Obama: U.S. Misjudged Iraqi Threat

WASHINGTON (AP) —

President Barack Obama acknowledged that U.S. intelligence agencies underestimated the threat from Islamic State terrorists and overestimated the ability and will of Iraq’s army to fight.

Questioning Obama’s strategy to destroy the group, House Speaker John Boehner said the U.S. may have “no choice” but to send in American troops if the mix of U.S.-led airstrikes and a ground campaign reliant on Iraqi forces, Kurdish fighters and soon-to-be trained Syrian rebels fails to achieve that goal.

Boehner, in an interview broadcast Sunday, did agree with the White House that Obama had the power to order airstrikes in Iraq and Syria, but said he believes Congress should consider a resolution authorizing the use of force for this specific mission.

Boehner (R-Ohio) said he would bring lawmakers back to Washington — they are not set to return until after the Nov. 4 election — if Obama were to seek such a resolution.

Obama described the U.S. intelligence assessments in response to a question during a CBS interview on  Sunday night.
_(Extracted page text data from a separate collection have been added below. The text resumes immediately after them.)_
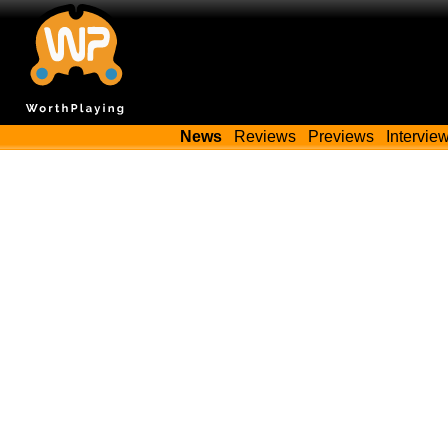
News
Reviews
Previews
Intervie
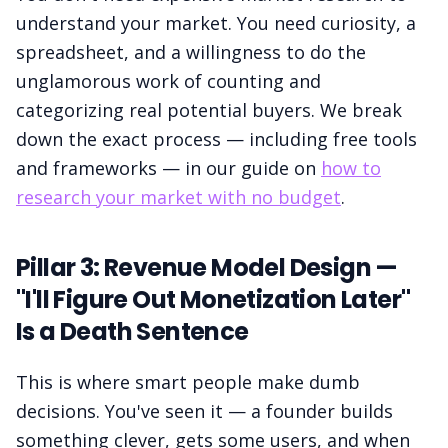
understand your market. You need curiosity, a
spreadsheet, and a willingness to do the
unglamorous work of counting and
categorizing real potential buyers. We break
down the exact process — including free tools
and frameworks — in our guide on
how to
research your market with no budget
.
Pillar 3: Revenue Model Design —
"I'll Figure Out Monetization Later"
Is a Death Sentence
This is where smart people make dumb
decisions. You've seen it — a founder builds
something clever, gets some users, and when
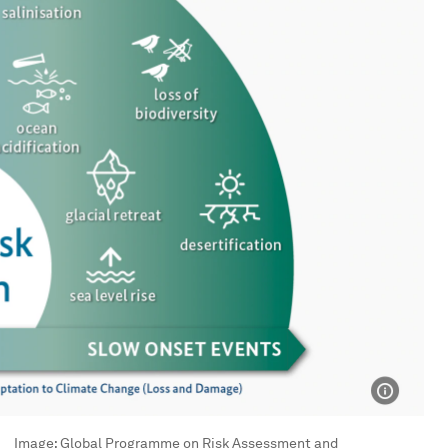
Image:
Global Programme on Risk Assessment and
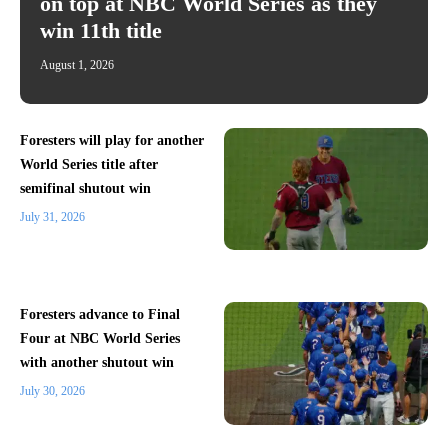
on top at NBC World Series as they
win 11th title
August 1, 2026
Foresters will play for another
World Series title after
semifinal shutout win
July 31, 2026
Foresters advance to Final
Four at NBC World Series
with another shutout win
July 30, 2026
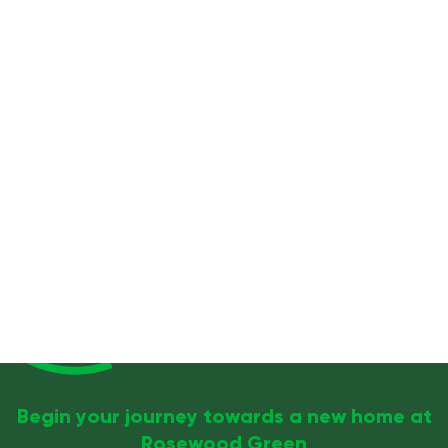
Begin your journey towards a new home at
Rosewood Green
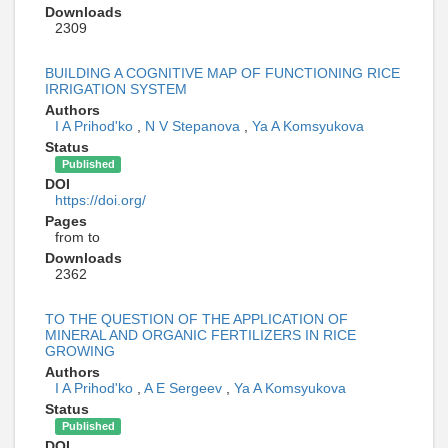
Downloads
2309
BUILDING A COGNITIVE MAP OF FUNCTIONING RICE
IRRIGATION SYSTEM
Authors
I A Prihod'ko
,
N V Stepanova
,
Ya A Komsyukova
Status
Published
DOI
https://doi.org/
Pages
from to
Downloads
2362
TO THE QUESTION OF THE APPLICATION OF
MINERAL AND ORGANIC FERTILIZERS IN RICE
GROWING
Authors
I A Prihod'ko
,
A E Sergeev
,
Ya A Komsyukova
Status
Published
DOI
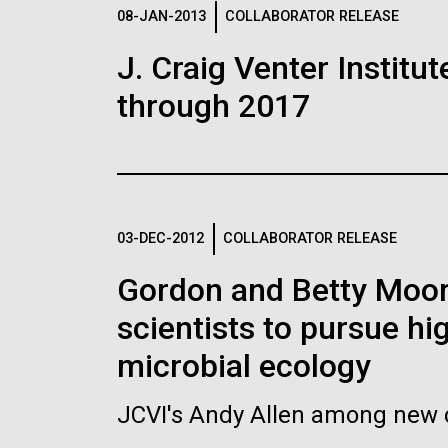
Logos
08-JAN-2013
COLLABORATOR RELEASE
J. Craig Venter Institu
The JCVI logo is presented in two formats: stac
through 2017
Any use of the J. Craig Venter Institute l
Communications team. Please submit requ
To download, choose a version below, right-click,
03-DEC-2012
COLLABORATOR RELEASE
Gordon and Betty Moore
scientists to pursue hi
microbial ecology
JCVI's Andy Allen among new c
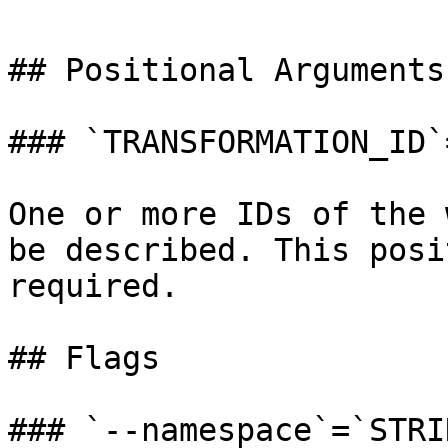
## Positional Arguments

### `TRANSFORMATION_ID`
One or more IDs of the 
be described. This posi
required.

## Flags

### `--namespace`=`STRIN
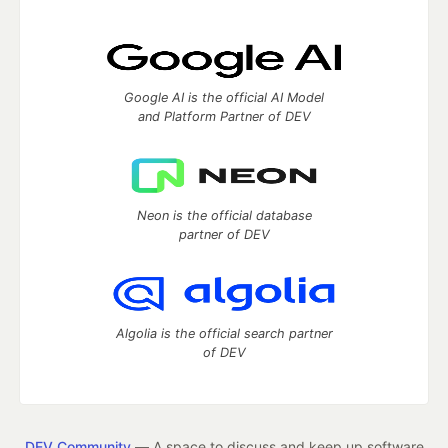
Google AI is the official AI Model
and Platform Partner of DEV
Neon is the official database
partner of DEV
Algolia is the official search partner
of DEV
DEV Community
— A space to discuss and keep up software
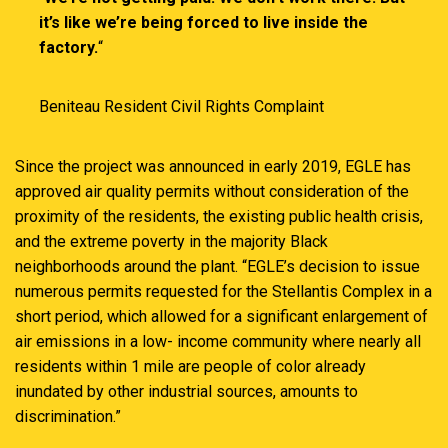
it’s like we’re being forced to live inside the
factory.
“
Beniteau Resident Civil Rights Complaint
Since the project was announced in early 2019, EGLE has
approved air quality permits without consideration of the
proximity of the residents, the existing public health crisis,
and the extreme poverty in the majority Black
neighborhoods around the plant. “EGLE’s decision to issue
numerous permits requested for the Stellantis Complex in a
short period, which allowed for a significant enlargement of
air emissions in a low- income community where nearly all
residents within 1 mile are people of color already
inundated by other industrial sources, amounts to
discrimination.”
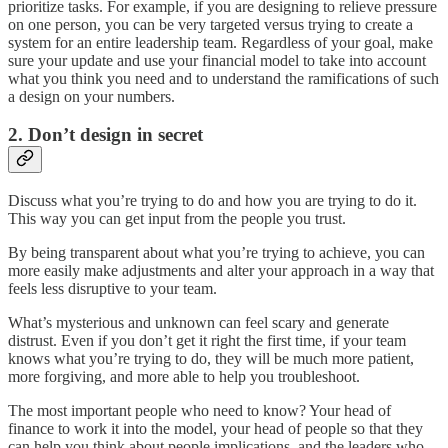
prioritize tasks. For example, if you are designing to relieve pressure
on one person, you can be very targeted versus trying to create a
system for an entire leadership team. Regardless of your goal, make
sure your update and use your financial model to take into account
what you think you need and to understand the ramifications of such
a design on your numbers.
2. Don’t design in secret
Discuss what you’re trying to do and how you are trying to do it.
This way you can get input from the people you trust.
By being transparent about what you’re trying to achieve, you can
more easily make adjustments and alter your approach in a way that
feels less disruptive to your team.
What’s mysterious and unknown can feel scary and generate
distrust. Even if you don’t get it right the first time, if your team
knows what you’re trying to do, they will be much more patient,
more forgiving, and more able to help you troubleshoot.
The most important people who need to know? Your head of
finance to work it into the model, your head of people so that they
can help you think about people implications, and the leaders who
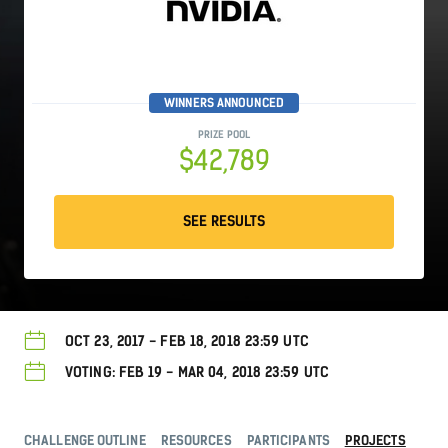
WINNERS ANNOUNCED
PRIZE POOL
$42,789
SEE RESULTS
OCT 23, 2017 - FEB 18, 2018 23:59 UTC
VOTING: FEB 19 - MAR 04, 2018 23:59 UTC
CHALLENGE OUTLINE
RESOURCES
PARTICIPANTS
PROJECTS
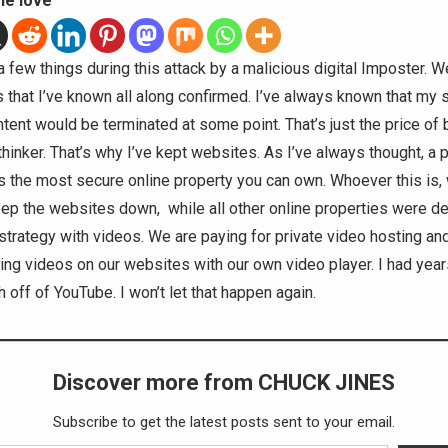
he love
a few things during this attack by a malicious digital Imposter. Wel
s that I’ve known all along confirmed. I’ve always known that my 
tent would be terminated at some point. That’s just the price of 
thinker. That’s why I’ve kept websites. As I’ve always thought, a 
s the most secure online property you can own. Whoever this is, 
eep the websites down, while all other online properties were d
trategy with videos. We are paying for private video hosting and 
ting videos on our websites with our own video player. I had yea
h off of YouTube. I won’t let that happen again.
Discover more from CHUCK JINES
Subscribe to get the latest posts sent to your email.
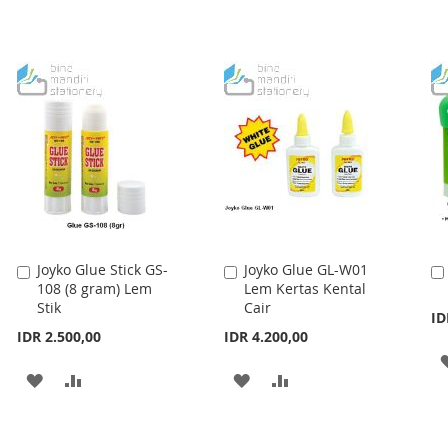
Joyko Glue Stick GS-
Joyko Glue GL-W01
Add
Add
108 (8 gram) Lem
Lem Kertas Kental
to
to
Stik
Cair
Cart
Cart
ID
IDR 2.500,00
IDR 4.200,00
ADD
ADD
ADD
ADD
TO
TO
TO
TO
WISH
COMPARE
WISH
COMPARE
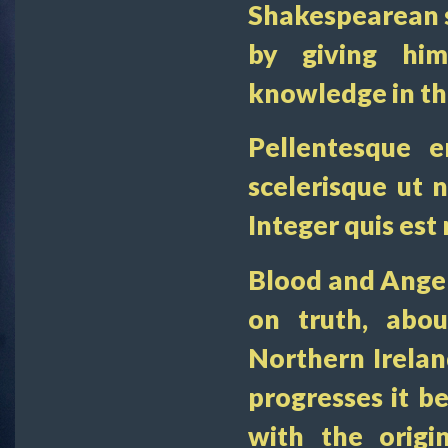
Shakespearean st
by giving hi
knowledge in the
Pellentesque e
scelerisque ut n
Integer quis est
Blood and Anger 
on truth, abo
Northern Irelan
progresses it 
with the origi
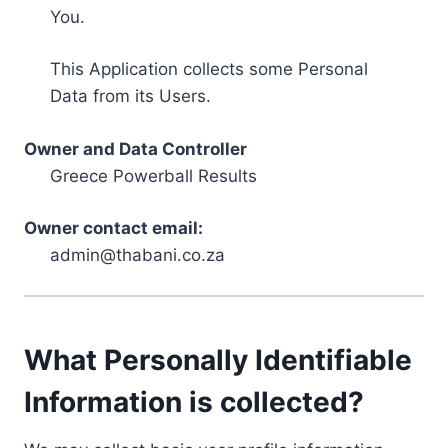
You.
This Application collects some Personal
Data from its Users.
Owner and Data Controller
Greece Powerball Results
Owner contact email:
admin@thabani.co.za
What Personally Identifiable
Information is collected?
He was asked about how Islamic State terrorists had come to control so much territory in Syria and Iraq and whether it was a surprise to him.

The president said that during the Iraq war, U.S. military forces with the help of Iraq’s Sunni tribes were able to quash al-Qaida terrorists, who went “back underground.”

“During the chaos of the Syrian civil war, where essentially you have huge swaths of the country that are completely ungoverned, they were able to reconstitute themselves and take advantage of that chaos,” Obama said, according to an excerpt released before the program aired.

The Obama administration has cited its intelligence weaknesses before.

At an August news conference, he said “there is no doubt” that the Islamic State group’s advance “has been more rapid than the intelligence estimates” suggested it would be.